Possibly I should have seen it coming, but the sense of shock was no less keen. On entering the absurdly named establishment, I commented (under my beery breath): “Why, this place looks like a hotel bar or some such similar dreadfulness.” “That's probably,” replied Lillet in a trice, “because it is.” Oh. I see.

To our seats then, and Lillet orders an Aperol Spritz; I the fateful Negroni. The former comes in a pint-sized ludicrous goblet thing and has more ice than the Boam's partridge freezer; it tastes of nothing. But this nothing is heaven compared to the latter, urgh the latter. The key to a Negroni, like the Boam prose, is balance – it must cleanse and calm and soothe, and needle and taunt and spur the drinker on to ever greater feats. If I, perish the thought, were ever to become a donkey, the Negroni would be both my carrot and my stick.

But this, this little pot of fecklessness, was all horribly off-kilter – a thin, anaemic little thing, with no bite and barely enough booze to souse a squirrel. Pointless, heart-rendingly pointless. I could have cried, were it not for the fact that we'd only stopped off on the way to Marylebone, and a heartily-anticipated Boam family knees-up. If there's one thing that makes up for the horror of a terrible Negroni, it's eight heart-shudderingly perfect ones immediately afterwards. That's the Boam way.

### EXERCISE REQUIREMENTS
a) In the Negroni review, swap "squirrel" for "hamster" in the part starting at "But this, this" and ending at "the Boam way.", and write that part out again.
b) Summarize the Negroni review in two sentences.
c) Rewrite the paragraph of the Negroni review that begins "To our seats then" as a list of its main points.

### Stored data entries
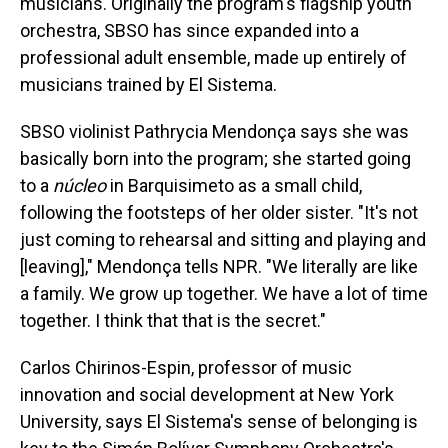
musicians. Originally the program's flagship youth
orchestra, SBSO has since expanded into a
professional adult ensemble, made up entirely of
musicians trained by El Sistema.
SBSO violinist Pathrycia Mendonça says she was
basically born into the program; she started going
to a
núcleo
in Barquisimeto as a small child,
following the footsteps of her older sister. "It's not
just coming to rehearsal and sitting and playing and
[leaving]," Mendonça tells NPR. "We literally are like
a family. We grow up together. We have a lot of time
together. I think that that is the secret."
Carlos Chirinos-Espin, professor of music
innovation and social development at New York
University, says El Sistema's sense of belonging is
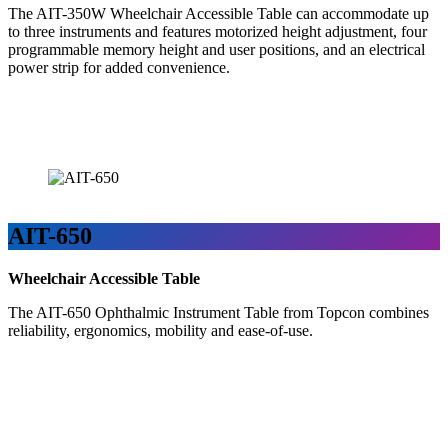
The AIT-350W Wheelchair Accessible Table can accommodate up
to three instruments and features motorized height adjustment, four
programmable memory height and user positions, and an electrical
power strip for added convenience.
AIT-650
Wheelchair Accessible Table
The AIT-650 Ophthalmic Instrument Table from Topcon combines
reliability, ergonomics, mobility and ease-of-use.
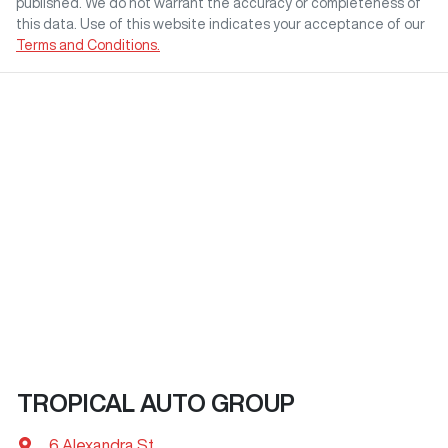
published. We do not warrant the accuracy or completeness of
this data. Use of this website indicates your acceptance of our
Terms and Conditions.
TROPICAL AUTO GROUP
6 Alexandra St
,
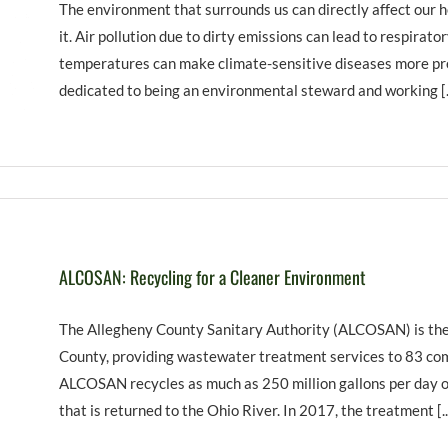
The environment that surrounds us can directly affect our h
it. Air pollution due to dirty emissions can lead to respirato
temperatures can make climate-sensitive diseases more pr
dedicated to being an environmental steward and working [..
ALCOSAN: Recycling for a Cleaner Environment
The Allegheny County Sanitary Authority (ALCOSAN) is the
County, providing wastewater treatment services to 83 comm
ALCOSAN recycles as much as 250 million gallons per day o
that is returned to the Ohio River. In 2017, the treatment [..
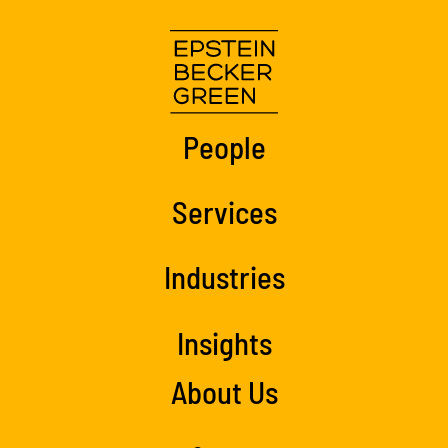
People
Services
Industries
Insights
About Us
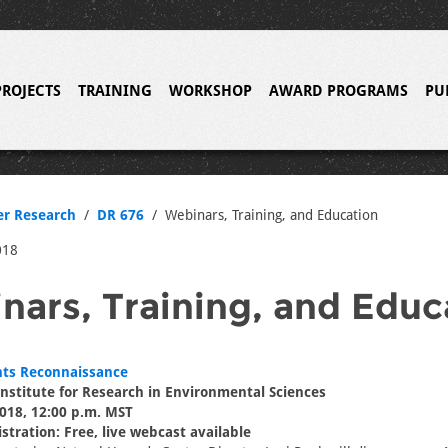
PROJECTS
TRAINING
WORKSHOP
AWARD PROGRAMS
PU
er Research
DR 676
Webinars, Training, and Education
018
nars, Training, and Educ
ts Reconnaissance
nstitute for Research in Environmental Sciences
018, 12:00 p.m. MST
stration: Free, live webcast available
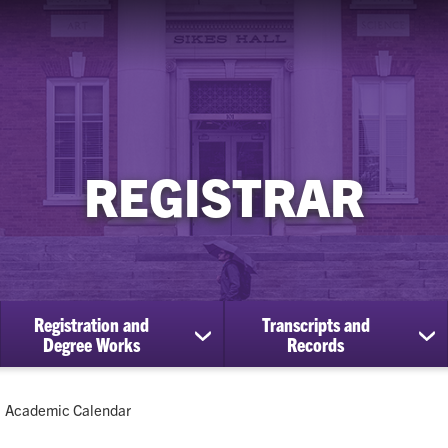
REGISTRAR
Registration and
Transcripts and
ow
show
sh
Degree Works
Records
bmenu
submenu
su
for
for
Registration
Tra
Current:
Academic Calendar
cational
and
an
efits
Degree
Re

### EXPECTED OUTPUTS
a)
But this, this little pot of fecklessness, was all horribly off-kilter – a thin, anaemic little thing, with no bite and barely enough booze to souse a hamster. Pointless, heart-rendingly pointless. I could have cried, were it not for the fact that we'd only stopped off on the way to Marylebone, and a heartily-anticipated Boam family knees-up. If there's one thing that makes up for the horror of a terrible Negroni, it's eight heart-shudderingly perfect ones immediately afterwards. That's the Boam way.

b) The narrator and Lillet stop at a place that turns out to be a hotel bar, where Lillet's Aperol Spritz tastes of nothing and the narrator's Negroni is thin, off-kilter and short on booze. They were only stopping there on the way to a Boam family knees-up in Marylebone, and the narrator says eight perfect Negronis right afterward make up for a terrible one.

c)
- Lillet orders an Aperol Spritz, and the narrator orders a Negroni.
- The Aperol Spritz arrives in an oversized goblet with a great deal of ice and tastes of nothing.
- The Negroni is even worse.
- A good Negroni depends on balance: it should cleanse, calm and soothe, and also needle, taunt and spur the drinker on.
- The narrator calls the Negroni both carrot and stick.